Source data:
============================================================
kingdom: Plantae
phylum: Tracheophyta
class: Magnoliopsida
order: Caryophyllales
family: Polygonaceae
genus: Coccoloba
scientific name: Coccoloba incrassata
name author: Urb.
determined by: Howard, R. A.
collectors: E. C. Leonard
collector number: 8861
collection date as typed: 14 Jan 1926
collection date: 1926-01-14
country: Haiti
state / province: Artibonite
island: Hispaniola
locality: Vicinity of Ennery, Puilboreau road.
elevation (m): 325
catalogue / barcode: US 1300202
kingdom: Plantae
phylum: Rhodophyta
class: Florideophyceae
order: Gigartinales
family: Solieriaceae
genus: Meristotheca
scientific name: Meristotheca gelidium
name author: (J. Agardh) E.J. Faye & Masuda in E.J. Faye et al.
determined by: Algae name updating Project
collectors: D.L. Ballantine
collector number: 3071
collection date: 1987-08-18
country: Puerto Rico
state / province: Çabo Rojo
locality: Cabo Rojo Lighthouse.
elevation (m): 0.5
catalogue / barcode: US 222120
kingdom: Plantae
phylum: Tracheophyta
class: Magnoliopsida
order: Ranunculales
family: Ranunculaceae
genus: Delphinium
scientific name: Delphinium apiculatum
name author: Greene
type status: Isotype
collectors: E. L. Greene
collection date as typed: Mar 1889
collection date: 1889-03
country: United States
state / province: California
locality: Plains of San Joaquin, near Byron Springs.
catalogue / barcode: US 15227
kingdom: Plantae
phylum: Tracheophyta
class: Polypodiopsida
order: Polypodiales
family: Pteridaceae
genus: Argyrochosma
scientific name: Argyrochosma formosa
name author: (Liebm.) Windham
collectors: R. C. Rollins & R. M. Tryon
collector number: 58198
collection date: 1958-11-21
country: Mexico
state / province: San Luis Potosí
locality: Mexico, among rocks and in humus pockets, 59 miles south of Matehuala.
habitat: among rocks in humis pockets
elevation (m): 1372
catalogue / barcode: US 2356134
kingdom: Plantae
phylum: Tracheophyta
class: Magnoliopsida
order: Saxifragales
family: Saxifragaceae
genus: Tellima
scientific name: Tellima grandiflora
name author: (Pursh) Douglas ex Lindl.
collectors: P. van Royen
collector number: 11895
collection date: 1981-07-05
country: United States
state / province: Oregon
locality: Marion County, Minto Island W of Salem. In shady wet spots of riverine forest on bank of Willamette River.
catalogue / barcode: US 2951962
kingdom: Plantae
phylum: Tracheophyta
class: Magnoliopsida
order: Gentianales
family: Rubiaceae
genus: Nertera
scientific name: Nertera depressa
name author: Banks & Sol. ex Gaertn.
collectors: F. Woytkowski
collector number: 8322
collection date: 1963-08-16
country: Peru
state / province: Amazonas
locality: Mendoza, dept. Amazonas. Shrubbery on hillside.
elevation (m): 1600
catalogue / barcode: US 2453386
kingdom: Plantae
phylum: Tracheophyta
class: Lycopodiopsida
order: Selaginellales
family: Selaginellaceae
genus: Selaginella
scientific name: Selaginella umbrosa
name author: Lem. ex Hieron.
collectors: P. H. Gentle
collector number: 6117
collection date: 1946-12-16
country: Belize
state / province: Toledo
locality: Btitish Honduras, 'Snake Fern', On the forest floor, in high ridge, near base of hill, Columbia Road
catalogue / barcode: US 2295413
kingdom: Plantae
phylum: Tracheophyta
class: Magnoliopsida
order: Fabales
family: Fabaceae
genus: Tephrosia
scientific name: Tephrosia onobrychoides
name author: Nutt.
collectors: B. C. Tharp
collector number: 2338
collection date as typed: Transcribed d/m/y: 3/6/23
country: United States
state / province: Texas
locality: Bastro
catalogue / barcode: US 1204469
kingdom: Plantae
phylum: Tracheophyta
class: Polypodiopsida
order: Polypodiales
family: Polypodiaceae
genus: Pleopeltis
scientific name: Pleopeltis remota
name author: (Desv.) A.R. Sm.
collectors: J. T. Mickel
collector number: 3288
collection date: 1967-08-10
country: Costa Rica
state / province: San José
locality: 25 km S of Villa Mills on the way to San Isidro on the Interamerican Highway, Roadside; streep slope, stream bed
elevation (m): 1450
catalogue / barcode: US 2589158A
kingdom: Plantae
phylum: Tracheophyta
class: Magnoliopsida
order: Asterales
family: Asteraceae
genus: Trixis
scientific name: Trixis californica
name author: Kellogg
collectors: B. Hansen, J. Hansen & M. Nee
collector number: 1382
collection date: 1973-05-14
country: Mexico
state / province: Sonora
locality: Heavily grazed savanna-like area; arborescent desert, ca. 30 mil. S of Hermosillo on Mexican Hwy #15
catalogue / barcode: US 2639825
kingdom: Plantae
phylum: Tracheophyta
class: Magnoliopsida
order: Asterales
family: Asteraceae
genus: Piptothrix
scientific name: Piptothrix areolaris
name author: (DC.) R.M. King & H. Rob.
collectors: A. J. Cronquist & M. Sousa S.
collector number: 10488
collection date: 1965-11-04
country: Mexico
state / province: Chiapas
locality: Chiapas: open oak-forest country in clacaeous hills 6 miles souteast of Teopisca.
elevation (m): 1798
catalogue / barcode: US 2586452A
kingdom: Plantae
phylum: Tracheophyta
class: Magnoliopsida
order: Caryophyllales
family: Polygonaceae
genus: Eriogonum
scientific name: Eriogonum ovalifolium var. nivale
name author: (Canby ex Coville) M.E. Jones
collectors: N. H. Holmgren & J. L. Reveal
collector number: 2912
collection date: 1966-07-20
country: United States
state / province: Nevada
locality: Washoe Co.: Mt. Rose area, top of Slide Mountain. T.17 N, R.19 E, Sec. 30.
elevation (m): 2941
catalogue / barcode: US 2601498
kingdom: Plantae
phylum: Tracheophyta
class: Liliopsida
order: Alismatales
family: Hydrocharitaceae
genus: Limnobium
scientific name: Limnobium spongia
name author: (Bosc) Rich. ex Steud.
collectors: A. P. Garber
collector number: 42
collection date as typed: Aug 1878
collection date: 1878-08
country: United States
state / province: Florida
============================================================
Write out all of the lines above again, substituting "place" for "locality". Change nothing else.

:: Reply to the task ::
kingdom: Plantae
phylum: Tracheophyta
class: Magnoliopsida
order: Caryophyllales
family: Polygonaceae
genus: Coccoloba
scientific name: Coccoloba incrassata
name author: Urb.
determined by: Howard, R. A.
collectors: E. C. Leonard
collector number: 8861
collection date as typed: 14 Jan 1926
collection date: 1926-01-14
country: Haiti
state / province: Artibonite
island: Hispaniola
place: Vicinity of Ennery, Puilboreau road.
elevation (m): 325
catalogue / barcode: US 1300202
kingdom: Plantae
phylum: Rhodophyta
class: Florideophyceae
order: Gigartinales
family: Solieriaceae
genus: Meristotheca
scientific name: Meristotheca gelidium
name author: (J. Agardh) E.J. Faye & Masuda in E.J. Faye et al.
determined by: Algae name updating Project
collectors: D.L. Ballantine
collector number: 3071
collection date: 1987-08-18
country: Puerto Rico
state / province: Çabo Rojo
place: Cabo Rojo Lighthouse.
elevation (m): 0.5
catalogue / barcode: US 222120
kingdom: Plantae
phylum: Tracheophyta
class: Magnoliopsida
order: Ranunculales
family: Ranunculaceae
genus: Delphinium
scientific name: Delphinium apiculatum
name author: Greene
type status: Isotype
collectors: E. L. Greene
collection date as typed: Mar 1889
collection date: 1889-03
country: United States
state / province: California
place: Plains of San Joaquin, near Byron Springs.
catalogue / barcode: US 15227
kingdom: Plantae
phylum: Tracheophyta
class: Polypodiopsida
order: Polypodiales
family: Pteridaceae
genus: Argyrochosma
scientific name: Argyrochosma formosa
name author: (Liebm.) Windham
collectors: R. C. Rollins & R. M. Tryon
collector number: 58198
collection date: 1958-11-21
country: Mexico
state / province: San Luis Potosí
place: Mexico, among rocks and in humus pockets, 59 miles south of Matehuala.
habitat: among rocks in humis pockets
elevation (m): 1372
catalogue / barcode: US 2356134
kingdom: Plantae
phylum: Tracheophyta
class: Magnoliopsida
order: Saxifragales
family: Saxifragaceae
genus: Tellima
scientific name: Tellima grandiflora
name author: (Pursh) Douglas ex Lindl.
collectors: P. van Royen
collector number: 11895
collection date: 1981-07-05
country: United States
state / province: Oregon
place: Marion County, Minto Island W of Salem. In shady wet spots of riverine forest on bank of Willamette River.
catalogue / barcode: US 2951962
kingdom: Plantae
phylum: Tracheophyta
class: Magnoliopsida
order: Gentianales
family: Rubiaceae
genus: Nertera
scientific name: Nertera depressa
name author: Banks & Sol. ex Gaertn.
collectors: F. Woytkowski
collector number: 8322
collection date: 1963-08-16
country: Peru
state / province: Amazonas
place: Mendoza, dept. Amazonas. Shrubbery on hillside.
elevation (m): 1600
catalogue / barcode: US 2453386
kingdom: Plantae
phylum: Tracheophyta
class: Lycopodiopsida
order: Selaginellales
family: Selaginellaceae
genus: Selaginella
scientific name: Selaginella umbrosa
name author: Lem. ex Hieron.
collectors: P. H. Gentle
collector number: 6117
collection date: 1946-12-16
country: Belize
state / province: Toledo
place: Btitish Honduras, 'Snake Fern', On the forest floor, in high ridge, near base of hill, Columbia Road
catalogue / barcode: US 2295413
kingdom: Plantae
phylum: Tracheophyta
class: Magnoliopsida
order: Fabales
family: Fabaceae
genus: Tephrosia
scientific name: Tephrosia onobrychoides
name author: Nutt.
collectors: B. C. Tharp
collector number: 2338
collection date as typed: Transcribed d/m/y: 3/6/23
country: United States
state / province: Texas
place: Bastro
catalogue / barcode: US 1204469
kingdom: Plantae
phylum: Tracheophyta
class: Polypodiopsida
order: Polypodiales
family: Polypodiaceae
genus: Pleopeltis
scientific name: Pleopeltis remota
name author: (Desv.) A.R. Sm.
collectors: J. T. Mickel
collector number: 3288
collection date: 1967-08-10
country: Costa Rica
state / province: San José
place: 25 km S of Villa Mills on the way to San Isidro on the Interamerican Highway, Roadside; streep slope, stream bed
elevation (m): 1450
catalogue / barcode: US 2589158A
kingdom: Plantae
phylum: Tracheophyta
class: Magnoliopsida
order: Asterales
family: Asteraceae
genus: Trixis
scientific name: Trixis californica
name author: Kellogg
collectors: B. Hansen, J. Hansen & M. Nee
collector number: 1382
collection date: 1973-05-14
country: Mexico
state / province: Sonora
place: Heavily grazed savanna-like area; arborescent desert, ca. 30 mil. S of Hermosillo on Mexican Hwy #15
catalogue / barcode: US 2639825
kingdom: Plantae
phylum: Tracheophyta
class: Magnoliopsida
order: Asterales
family: Asteraceae
genus: Piptothrix
scientific name: Piptothrix areolaris
name author: (DC.) R.M. King & H. Rob.
collectors: A. J. Cronquist & M. Sousa S.
collector number: 10488
collection date: 1965-11-04
country: Mexico
state / province: Chiapas
place: Chiapas: open oak-forest country in clacaeous hills 6 miles souteast of Teopisca.
elevation (m): 1798
catalogue / barcode: US 2586452A
kingdom: Plantae
phylum: Tracheophyta
class: Magnoliopsida
order: Caryophyllales
family: Polygonaceae
genus: Eriogonum
scientific name: Eriogonum ovalifolium var. nivale
name author: (Canby ex Coville) M.E. Jones
collectors: N. H. Holmgren & J. L. Reveal
collector number: 2912
collection date: 1966-07-20
country: United States
state / province: Nevada
place: Washoe Co.: Mt. Rose area, top of Slide Mountain. T.17 N, R.19 E, Sec. 30.
elevation (m): 2941
catalogue / barcode: US 2601498
kingdom: Plantae
phylum: Tracheophyta
class: Liliopsida
order: Alismatales
family: Hydrocharitaceae
genus: Limnobium
scientific name: Limnobium spongia
name author: (Bosc) Rich. ex Steud.
collectors: A. P. Garber
collector number: 42
collection date as typed: Aug 1878
collection date: 1878-08
country: United States
state / province: Florida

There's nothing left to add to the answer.